▶ _What you have to do_
Produce word for word the lines of the data below running from the one that has "10-DEC-2017 19:34:53 |" to the one that has "ST | A64,E5 |", inclusive, and no others.
------------------------------------------------
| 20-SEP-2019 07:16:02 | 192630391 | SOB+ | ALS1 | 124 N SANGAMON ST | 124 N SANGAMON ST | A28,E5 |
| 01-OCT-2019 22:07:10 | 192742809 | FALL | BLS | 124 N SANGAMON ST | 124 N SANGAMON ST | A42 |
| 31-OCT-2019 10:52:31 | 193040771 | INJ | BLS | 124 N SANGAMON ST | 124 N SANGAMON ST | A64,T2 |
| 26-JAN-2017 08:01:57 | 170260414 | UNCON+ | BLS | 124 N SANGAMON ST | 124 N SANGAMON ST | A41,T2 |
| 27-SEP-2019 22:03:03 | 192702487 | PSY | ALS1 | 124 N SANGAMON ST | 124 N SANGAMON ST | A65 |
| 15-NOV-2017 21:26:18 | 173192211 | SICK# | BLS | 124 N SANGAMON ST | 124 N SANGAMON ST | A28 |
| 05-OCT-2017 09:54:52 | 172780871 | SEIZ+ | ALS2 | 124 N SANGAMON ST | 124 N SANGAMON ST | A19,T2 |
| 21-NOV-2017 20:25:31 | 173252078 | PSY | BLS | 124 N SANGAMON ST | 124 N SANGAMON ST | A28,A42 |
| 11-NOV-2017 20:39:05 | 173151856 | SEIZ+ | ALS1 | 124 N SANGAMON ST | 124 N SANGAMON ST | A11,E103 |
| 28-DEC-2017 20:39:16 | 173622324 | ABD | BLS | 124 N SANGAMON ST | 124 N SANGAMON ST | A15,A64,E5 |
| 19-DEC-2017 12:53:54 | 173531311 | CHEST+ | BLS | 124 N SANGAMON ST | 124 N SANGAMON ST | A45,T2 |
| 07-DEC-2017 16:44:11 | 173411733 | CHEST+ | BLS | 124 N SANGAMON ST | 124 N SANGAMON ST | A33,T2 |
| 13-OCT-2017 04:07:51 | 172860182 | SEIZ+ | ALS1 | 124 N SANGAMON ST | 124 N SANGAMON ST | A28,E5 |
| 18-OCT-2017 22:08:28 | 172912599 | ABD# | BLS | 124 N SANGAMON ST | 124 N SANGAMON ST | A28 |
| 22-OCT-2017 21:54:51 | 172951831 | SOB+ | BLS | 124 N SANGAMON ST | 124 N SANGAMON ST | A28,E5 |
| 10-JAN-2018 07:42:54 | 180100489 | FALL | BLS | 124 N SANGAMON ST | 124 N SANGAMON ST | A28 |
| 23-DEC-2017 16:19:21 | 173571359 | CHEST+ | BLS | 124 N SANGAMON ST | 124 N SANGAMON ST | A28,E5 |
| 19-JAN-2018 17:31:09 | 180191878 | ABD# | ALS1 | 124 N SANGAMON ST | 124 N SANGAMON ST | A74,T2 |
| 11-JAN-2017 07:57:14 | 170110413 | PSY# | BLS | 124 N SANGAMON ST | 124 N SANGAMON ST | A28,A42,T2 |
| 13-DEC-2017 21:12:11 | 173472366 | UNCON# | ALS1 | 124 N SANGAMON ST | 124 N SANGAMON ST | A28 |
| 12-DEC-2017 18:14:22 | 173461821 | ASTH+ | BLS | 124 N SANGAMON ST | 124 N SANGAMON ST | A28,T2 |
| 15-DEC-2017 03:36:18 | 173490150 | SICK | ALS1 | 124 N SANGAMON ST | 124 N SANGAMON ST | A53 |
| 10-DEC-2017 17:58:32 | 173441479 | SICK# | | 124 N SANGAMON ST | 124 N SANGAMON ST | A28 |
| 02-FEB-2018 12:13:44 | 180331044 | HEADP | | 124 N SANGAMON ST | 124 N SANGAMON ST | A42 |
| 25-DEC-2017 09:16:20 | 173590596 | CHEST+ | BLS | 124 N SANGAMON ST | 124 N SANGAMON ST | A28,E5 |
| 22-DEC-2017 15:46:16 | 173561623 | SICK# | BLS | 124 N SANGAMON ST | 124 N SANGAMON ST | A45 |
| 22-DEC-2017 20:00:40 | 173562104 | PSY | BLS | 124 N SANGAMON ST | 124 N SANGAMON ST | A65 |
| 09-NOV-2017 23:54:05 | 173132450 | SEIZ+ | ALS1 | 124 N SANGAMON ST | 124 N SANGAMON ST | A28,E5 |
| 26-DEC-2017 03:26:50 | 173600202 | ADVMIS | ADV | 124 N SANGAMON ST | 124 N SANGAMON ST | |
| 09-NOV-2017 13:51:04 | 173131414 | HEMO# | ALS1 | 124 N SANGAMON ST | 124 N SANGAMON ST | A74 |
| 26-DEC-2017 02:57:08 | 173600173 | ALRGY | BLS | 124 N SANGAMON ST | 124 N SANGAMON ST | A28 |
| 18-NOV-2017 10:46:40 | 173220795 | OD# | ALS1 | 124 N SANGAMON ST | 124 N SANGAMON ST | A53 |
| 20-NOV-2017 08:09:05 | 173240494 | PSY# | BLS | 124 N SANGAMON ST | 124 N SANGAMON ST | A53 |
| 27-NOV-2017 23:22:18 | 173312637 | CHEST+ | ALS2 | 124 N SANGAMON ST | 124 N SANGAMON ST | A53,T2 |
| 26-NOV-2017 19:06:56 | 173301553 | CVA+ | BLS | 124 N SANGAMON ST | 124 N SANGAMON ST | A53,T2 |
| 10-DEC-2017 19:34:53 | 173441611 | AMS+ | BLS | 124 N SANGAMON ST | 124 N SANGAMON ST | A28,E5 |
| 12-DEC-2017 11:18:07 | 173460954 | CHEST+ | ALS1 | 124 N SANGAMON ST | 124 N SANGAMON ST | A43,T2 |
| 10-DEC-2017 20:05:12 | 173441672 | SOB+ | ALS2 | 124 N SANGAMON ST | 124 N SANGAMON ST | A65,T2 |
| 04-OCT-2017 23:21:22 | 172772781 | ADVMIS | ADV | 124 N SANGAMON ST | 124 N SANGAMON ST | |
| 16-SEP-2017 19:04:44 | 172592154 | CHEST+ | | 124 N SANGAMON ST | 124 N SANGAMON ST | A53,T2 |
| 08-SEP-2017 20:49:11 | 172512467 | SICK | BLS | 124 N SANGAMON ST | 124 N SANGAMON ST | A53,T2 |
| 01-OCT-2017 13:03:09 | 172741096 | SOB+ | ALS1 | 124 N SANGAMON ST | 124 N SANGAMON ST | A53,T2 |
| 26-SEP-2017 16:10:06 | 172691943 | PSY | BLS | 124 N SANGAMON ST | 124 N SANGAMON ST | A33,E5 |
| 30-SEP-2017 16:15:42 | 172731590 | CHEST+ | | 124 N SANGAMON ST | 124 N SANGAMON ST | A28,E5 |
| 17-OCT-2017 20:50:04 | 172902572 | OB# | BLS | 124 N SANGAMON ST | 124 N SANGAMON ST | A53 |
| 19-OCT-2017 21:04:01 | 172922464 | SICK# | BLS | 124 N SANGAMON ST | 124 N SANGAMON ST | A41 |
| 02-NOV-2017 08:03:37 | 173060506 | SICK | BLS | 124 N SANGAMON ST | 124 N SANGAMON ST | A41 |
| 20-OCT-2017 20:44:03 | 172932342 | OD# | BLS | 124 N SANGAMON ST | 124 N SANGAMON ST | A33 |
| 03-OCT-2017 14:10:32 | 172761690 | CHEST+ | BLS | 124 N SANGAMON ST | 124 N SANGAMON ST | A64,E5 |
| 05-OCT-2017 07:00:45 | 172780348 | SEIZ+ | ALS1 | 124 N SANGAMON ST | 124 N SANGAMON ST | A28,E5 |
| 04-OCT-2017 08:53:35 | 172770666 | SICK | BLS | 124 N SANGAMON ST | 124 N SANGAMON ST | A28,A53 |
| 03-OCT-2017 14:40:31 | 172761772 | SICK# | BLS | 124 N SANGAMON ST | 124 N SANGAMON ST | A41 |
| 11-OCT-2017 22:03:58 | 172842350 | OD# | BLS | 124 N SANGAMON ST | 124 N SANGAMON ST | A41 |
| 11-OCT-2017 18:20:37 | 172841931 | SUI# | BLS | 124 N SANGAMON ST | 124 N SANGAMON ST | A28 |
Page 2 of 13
------------------------------------------------
▶ _Response for this exercise_
| 10-DEC-2017 19:34:53 | 173441611 | AMS+ | BLS | 124 N SANGAMON ST | 124 N SANGAMON ST | A28,E5 |
| 12-DEC-2017 11:18:07 | 173460954 | CHEST+ | ALS1 | 124 N SANGAMON ST | 124 N SANGAMON ST | A43,T2 |
| 10-DEC-2017 20:05:12 | 173441672 | SOB+ | ALS2 | 124 N SANGAMON ST | 124 N SANGAMON ST | A65,T2 |
| 04-OCT-2017 23:21:22 | 172772781 | ADVMIS | ADV | 124 N SANGAMON ST | 124 N SANGAMON ST | |
| 16-SEP-2017 19:04:44 | 172592154 | CHEST+ | | 124 N SANGAMON ST | 124 N SANGAMON ST | A53,T2 |
| 08-SEP-2017 20:49:11 | 172512467 | SICK | BLS | 124 N SANGAMON ST | 124 N SANGAMON ST | A53,T2 |
| 01-OCT-2017 13:03:09 | 172741096 | SOB+ | ALS1 | 124 N SANGAMON ST | 124 N SANGAMON ST | A53,T2 |
| 26-SEP-2017 16:10:06 | 172691943 | PSY | BLS | 124 N SANGAMON ST | 124 N SANGAMON ST | A33,E5 |
| 30-SEP-2017 16:15:42 | 172731590 | CHEST+ | | 124 N SANGAMON ST | 124 N SANGAMON ST | A28,E5 |
| 17-OCT-2017 20:50:04 | 172902572 | OB# | BLS | 124 N SANGAMON ST | 124 N SANGAMON ST | A53 |
| 19-OCT-2017 21:04:01 | 172922464 | SICK# | BLS | 124 N SANGAMON ST | 124 N SANGAMON ST | A41 |
| 02-NOV-2017 08:03:37 | 173060506 | SICK | BLS | 124 N SANGAMON ST | 124 N SANGAMON ST | A41 |
| 20-OCT-2017 20:44:03 | 172932342 | OD# | BLS | 124 N SANGAMON ST | 124 N SANGAMON ST | A33 |
| 03-OCT-2017 14:10:32 | 172761690 | CHEST+ | BLS | 124 N SANGAMON ST | 124 N SANGAMON ST | A64,E5 |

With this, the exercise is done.